Cults like NXIVM tend to target middle- or upper-middle class, college-educated women with promises of personal empowerment, while also trying to make them feel special—at least at first, Kirkley says: “It sounds like an authentic connection. You’re being complimented, someone respects your work, values what you’re doing. They say they understand how hard it is. I really think that it’s only in hindsight that a group like NXIVM is exposed to be as dangerous and really damaging as it is. But by the time you recognize it, you’re in too deep.”
Of course now NXIVM’s faux-feminist recruitment strategy raises several red flags. “It’s this kind of ‘you-go-girl’ promise,” Kirkley says. “But with a male leader, it just was unable to—and may not have ever had the pretense of—delivering on career development, empowerment, or becoming a better person.” Instead, Raniere reportedly told members that women can be disloyal, have tantrums, and get away with whatever they prefer, all while manipulating them into having sex with him.
Amy Luke
The idea is to break you down, then build you up into whatever pliant Frankenstein is most useful to the leaders. “When you get down into it, these self-empowerment-type cults often have this line about how all of your problems are your responsibility,” Steel says. “So, it doesn’t ever do anything to actually address the systemic issues in society that might be holding women back. Nope, it’s your fault, you know, so therefore you are being locked up for the next few days.”
According to Steel, cults have a way of manipulating people into feeling that they deserve punishment. “It’s always making you turn inwards and focus everything on yourself and your own failings, and that’s something that really keeps people under control and always questioning themselves,” she says.
Seven years after the fact, in my mid-40s now, I wonder about the woman I was when Mack made her overture. Was I really that naïve? I’m a writer. How did I ignore all those sentences that said so much but meant nothing? Maybe I was too trusting. But, more likely, I was looking for a community that would make me feel supported.
My trip to DRC also included a stop in Rwanda to talk to genocide survivors. And my subconscious coping mechanism was to hole up and write incessantly, something like eight 2,000-word drafts in 10 days, including a piece exploring how a whole country reckons with the mass trauma of genocide, and another about how female rape survivors rarely see justice.

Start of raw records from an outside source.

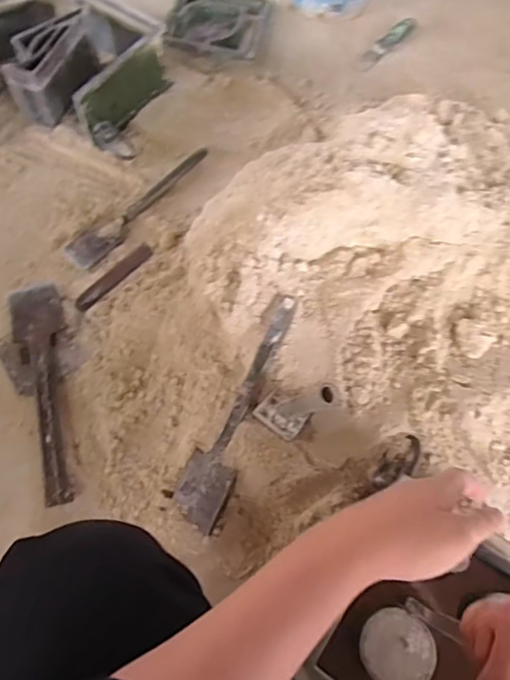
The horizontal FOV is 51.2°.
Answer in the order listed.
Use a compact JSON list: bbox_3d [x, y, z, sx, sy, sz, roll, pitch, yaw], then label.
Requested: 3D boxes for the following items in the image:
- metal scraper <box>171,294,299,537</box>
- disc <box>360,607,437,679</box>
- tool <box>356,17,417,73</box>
[{"bbox_3d":[-0.023,0.089,0.698,0.066,0.022,0.321,21,87,8],"label":"metal scraper"},{"bbox_3d":[0.144,0.312,0.536,0.074,0.007,0.070,2,66,-4],"label":"disc"},{"bbox_3d":[0.260,-0.587,1.047,0.036,0.020,0.187,39,72,15],"label":"tool"}]

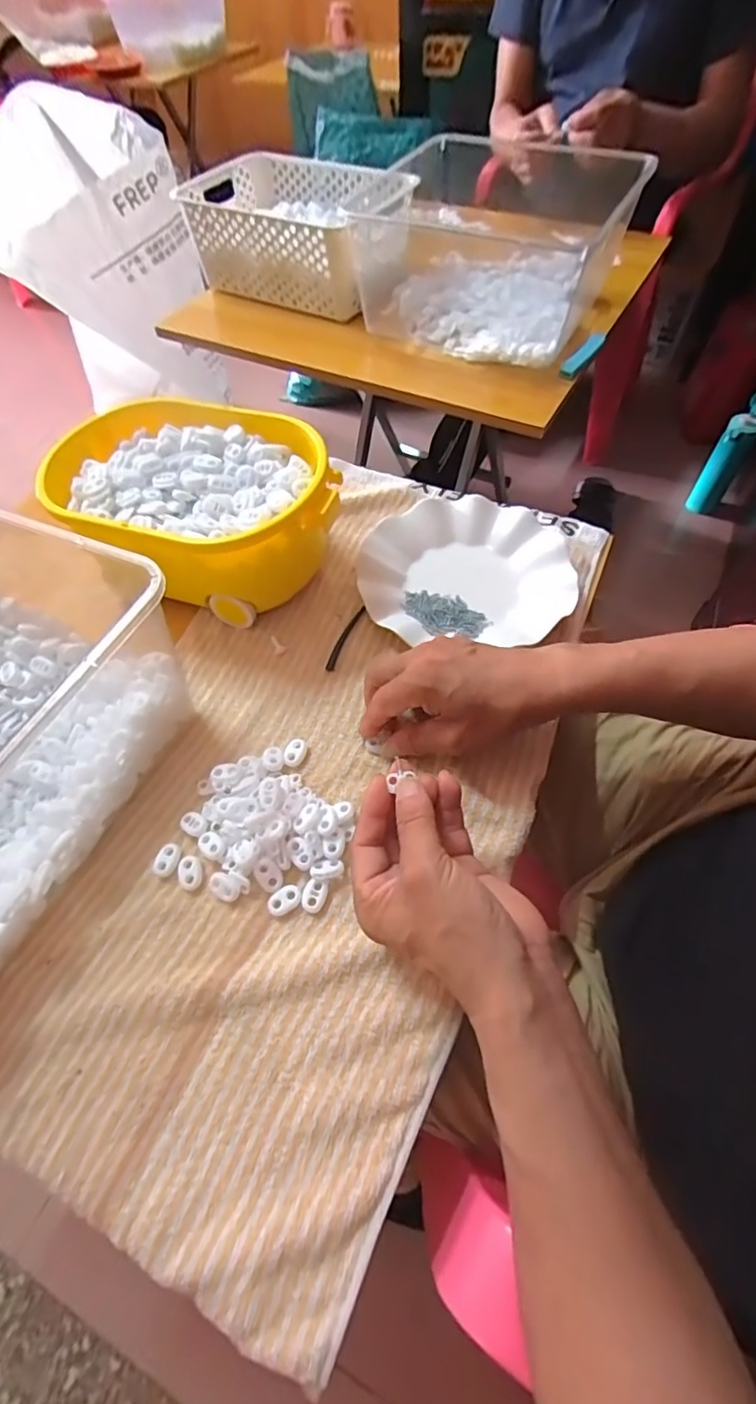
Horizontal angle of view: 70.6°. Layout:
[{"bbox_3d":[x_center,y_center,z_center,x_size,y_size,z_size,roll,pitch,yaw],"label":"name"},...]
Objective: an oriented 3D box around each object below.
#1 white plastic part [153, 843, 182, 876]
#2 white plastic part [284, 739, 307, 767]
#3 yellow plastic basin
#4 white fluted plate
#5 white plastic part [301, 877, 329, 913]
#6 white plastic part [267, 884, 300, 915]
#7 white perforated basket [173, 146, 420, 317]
[{"bbox_3d":[-0.144,0.106,0.363,0.015,0.004,0.022,8,59,8],"label":"white plastic part"},{"bbox_3d":[-0.062,0.038,0.398,0.014,0.005,0.022,20,61,15],"label":"white plastic part"},{"bbox_3d":[-0.150,-0.162,0.474,0.230,0.109,0.162,13,60,11],"label":"yellow plastic basin"},{"bbox_3d":[0.077,-0.121,0.481,0.181,0.024,0.163,-3,58,1],"label":"white fluted plate"},{"bbox_3d":[-0.041,0.126,0.348,0.016,0.006,0.020,6,59,7],"label":"white plastic part"},{"bbox_3d":[-0.061,0.129,0.348,0.023,0.005,0.015,-29,61,-15],"label":"white plastic part"},{"bbox_3d":[-0.116,-0.690,0.791,0.305,0.113,0.203,27,63,18],"label":"white perforated basket"}]

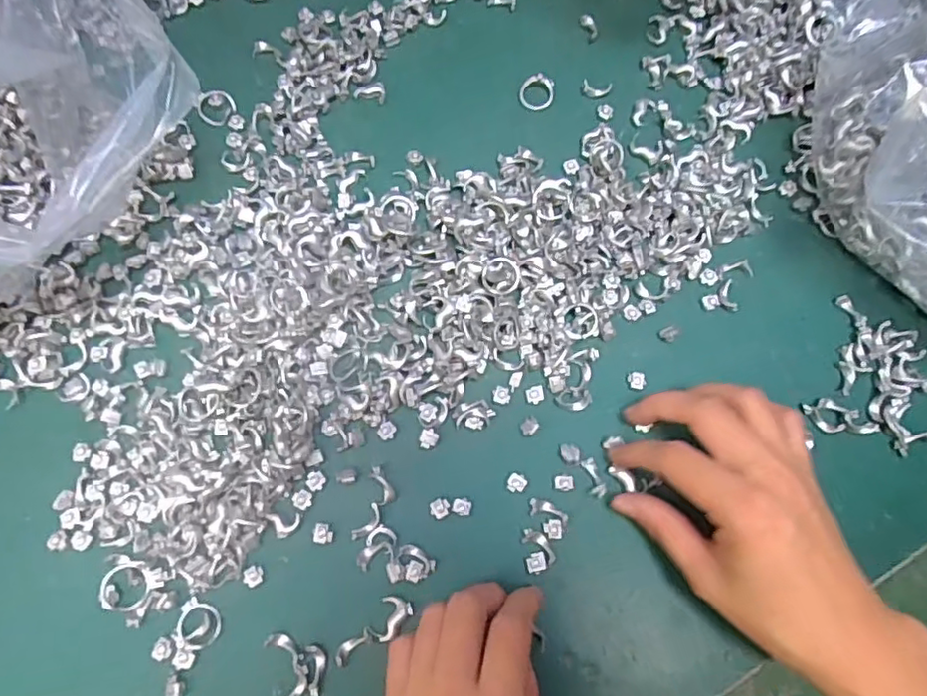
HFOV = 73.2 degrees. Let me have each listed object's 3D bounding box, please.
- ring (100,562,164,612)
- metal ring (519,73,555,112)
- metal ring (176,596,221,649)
[{"bbox_3d":[-0.156,0.112,0.294,0.027,0.005,0.021,-8,72,-4],"label":"ring"},{"bbox_3d":[0.046,-0.161,0.391,0.021,0.007,0.023,0,72,-1],"label":"metal ring"},{"bbox_3d":[-0.123,0.129,0.291,0.019,0.004,0.021,4,72,0],"label":"metal ring"}]

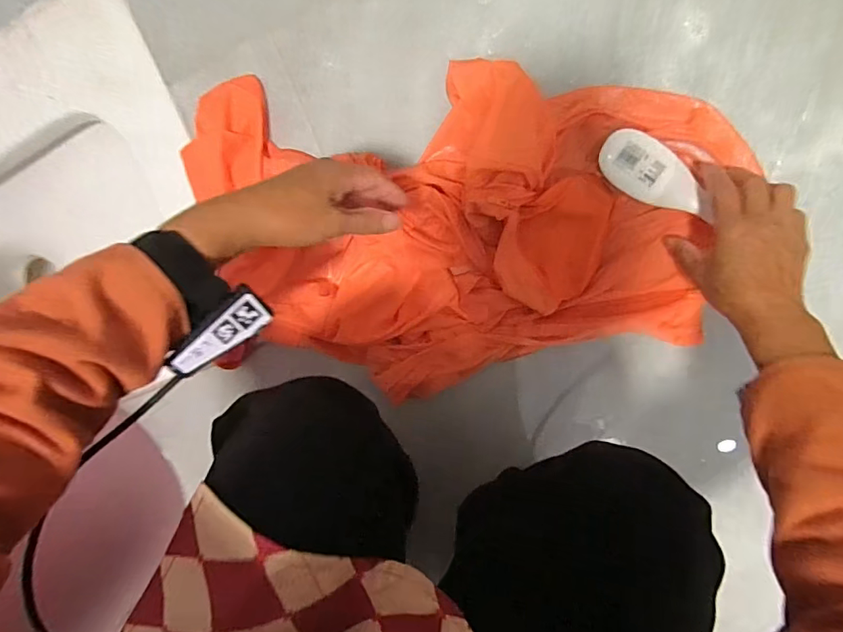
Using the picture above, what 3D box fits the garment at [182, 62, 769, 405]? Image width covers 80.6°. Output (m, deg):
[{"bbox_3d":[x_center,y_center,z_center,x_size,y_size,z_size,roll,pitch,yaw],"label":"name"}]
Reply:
[{"bbox_3d":[0.028,-0.078,0.499,0.498,0.082,0.306,-2,99,2],"label":"garment"}]

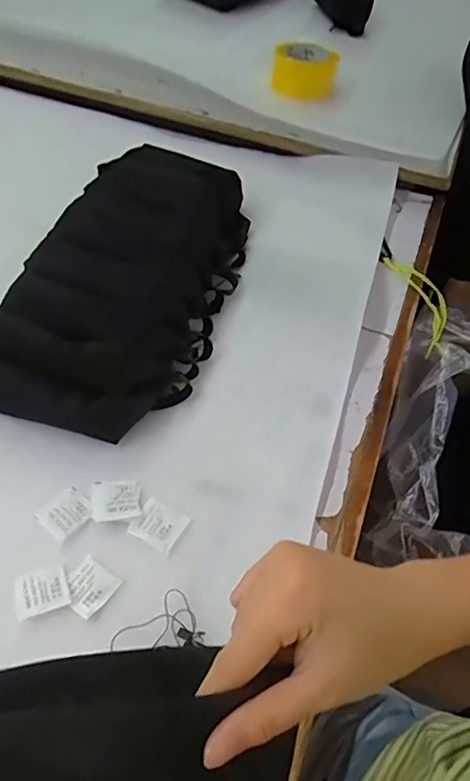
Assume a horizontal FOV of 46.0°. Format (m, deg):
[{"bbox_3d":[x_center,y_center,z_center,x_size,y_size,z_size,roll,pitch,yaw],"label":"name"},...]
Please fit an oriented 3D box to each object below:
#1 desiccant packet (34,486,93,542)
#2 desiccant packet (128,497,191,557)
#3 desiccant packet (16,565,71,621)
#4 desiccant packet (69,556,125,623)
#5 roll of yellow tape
[{"bbox_3d":[-0.148,0.108,0.487,0.037,0.004,0.041,34,56,22],"label":"desiccant packet"},{"bbox_3d":[-0.066,0.118,0.485,0.043,0.005,0.039,24,53,15],"label":"desiccant packet"},{"bbox_3d":[-0.153,0.160,0.441,0.040,0.004,0.036,-12,52,-14],"label":"desiccant packet"},{"bbox_3d":[-0.118,0.158,0.446,0.038,0.004,0.039,30,55,19],"label":"desiccant packet"},{"bbox_3d":[0.123,-0.557,0.968,0.107,0.071,0.107,2,50,-3],"label":"roll of yellow tape"}]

As antisocial and manic as my outpouring of text was, it was the best antidote I had found to combat the disturbing disconnect I always felt upon reentering my life in New York (at least it was better than heavy drinking, not sleeping, or yelling at my partner). Doing this kind of work was isolating, but also addictive; how do you just drop a story about tiny girls being raped? I continued to follow the tip I’d been given about the girls for the next seven years. My reporting wound up helping lead to the arrest of the Congolese perpetrators, as well as awards and recognition. It would also lead to years of neglecting myself. How could I be happy when my sources and the girls were suffering so much?
Mack found me at this vulnerable time, when a small part of me knew I needed more support, but wasn’t sure how to seek it. Fortunately, I can see now that I had a near miss with people who wanted my money and control over my thoughts. Unfortunately, however, I’m not sure I can say that such offers of sisterhood would never tempt me again. It’s a lonely world, and we—me, you—all tend to seek whatever connective sustenance we can get, wherever we can get it.